Moreover, Adebola's argument regarding the IJ's hardship determination—that the IJ erred in finding that Adebola had not demonstrated that his family would face extreme hardship in the event of his removal—is misplaced: because the BIA assumed statutory eligibility, the dispositive issue is whether the IJ properly considered hardship to Adebola's family in the exercise of discretion. We discern no error. The IJ thoroughly summarized the testimony of Adebola's wife and children and identified hardships that each would suffer and weighed those factors in making a hardship determination. The fact that the IJ did not reiterate that analysis in making his discretionary determination is not evidence that the IJ ignored the hardships in rendering that ruling. See Xiao Ji Chen, 471 F.3d at 336 n.17. Similarly, Adebola's argument regarding the IJ's rehabilitation and national security findings is misdirected: because the BIA assumed statutory eligibility, the dispositive issue is whether the IJ properly considered rehabilitation and the seriousness of Adebola's criminal record as a matter of discretion. The record reflects that the IJ considered Adebola's evidence of rehabilitation, including letters from friends, family members, and medical professionals, but found that he had committed a crime in 2006 after his 2000 convictions and maintained contact with his codefendant from the 2000 offenses. And the IJ found that the seriousness and frequency of Adebola's criminal offenses outweighed his positive equities.
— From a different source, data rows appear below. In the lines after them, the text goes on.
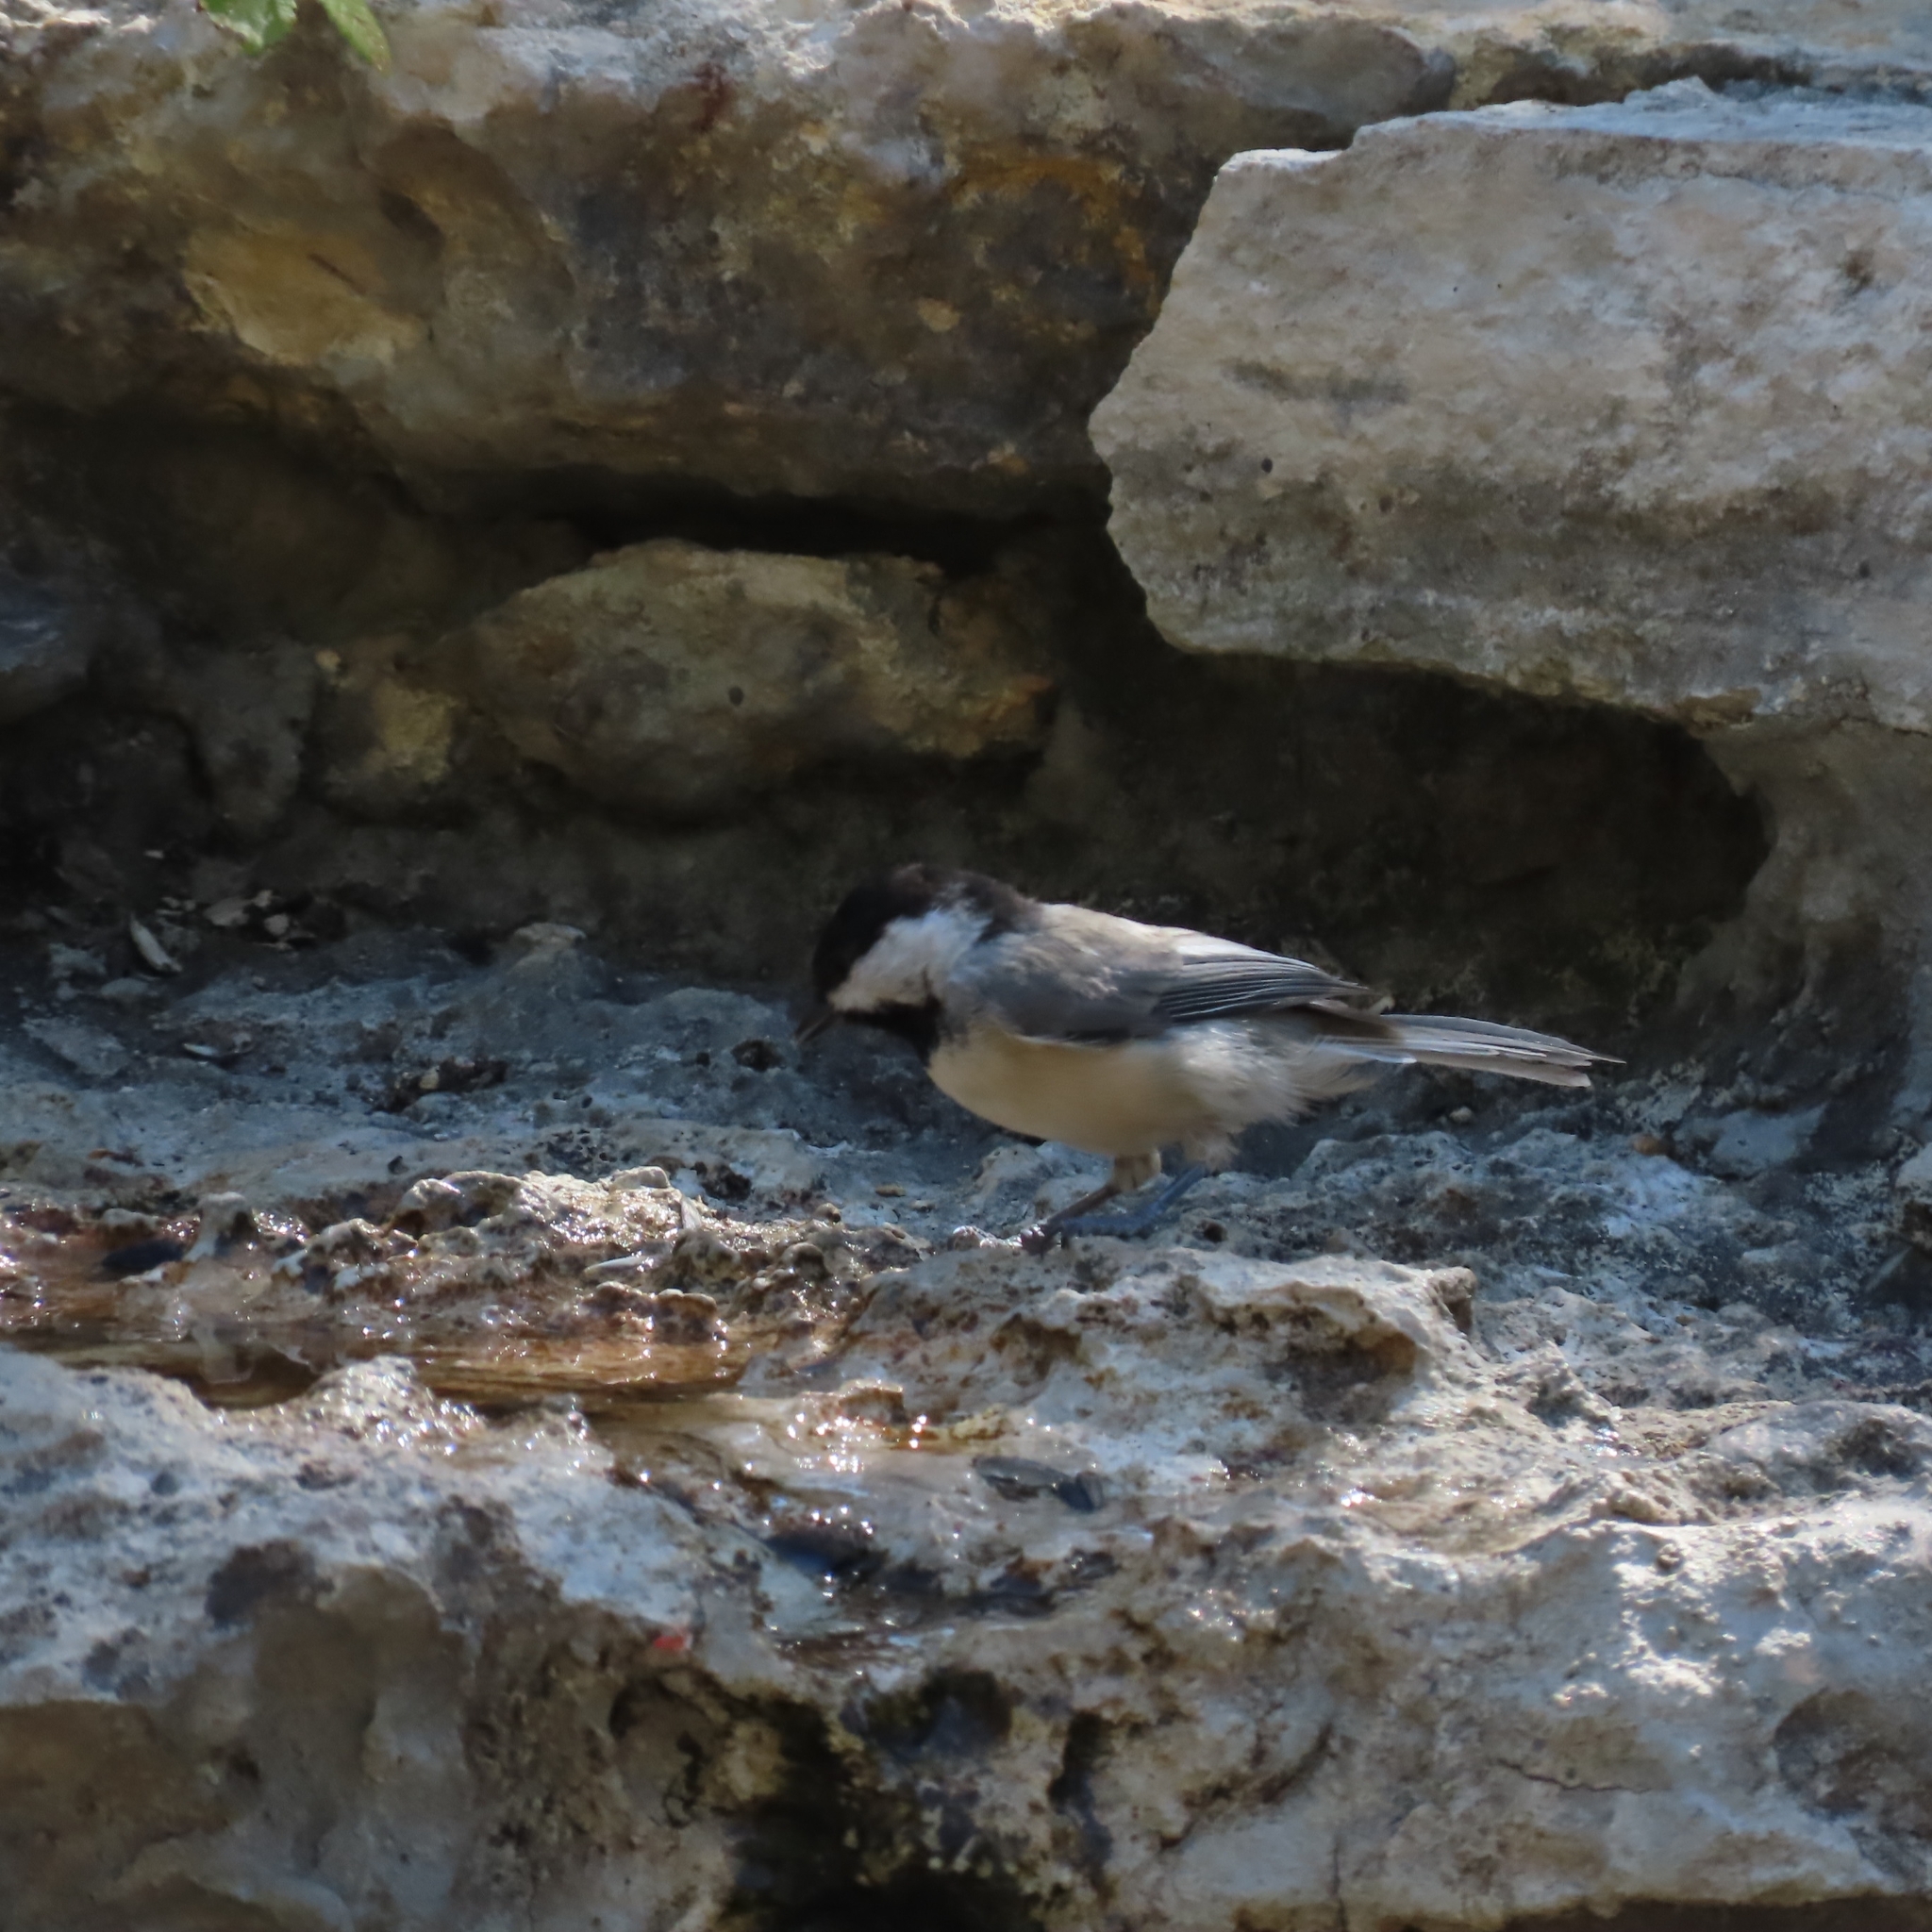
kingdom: Animalia
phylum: Chordata
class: Aves
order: Passeriformes
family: Paridae
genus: Poecile
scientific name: Poecile carolinensis
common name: Carolina chickadee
Although Adebola attempts to frame these arguments as questions of law based on overlooked evidence, in essence, he is quarreling over the factual findings and weighing of the hardships and his criminal history, which we lack jurisdiction to review. See Xiao Ji Chen, 471 F.3d at 329; Guyadin v. Gonzales, 449 F.3d 465, 469 (2d Cir. 2006) (“Because we lack jurisdiction to review any claim that an IJ or the BIA erred in weighing the factors relevant to the grant or denial of adjustment of status, petitioners’ claims are dismissed for lack of jurisdiction insofar as they challenge the decision to deny ․ adjustment of status.”).

We have considered all of Adebola's remaining arguments and find them to be without merit. For the foregoing reasons, Adebola's petition for review is DISMISSED.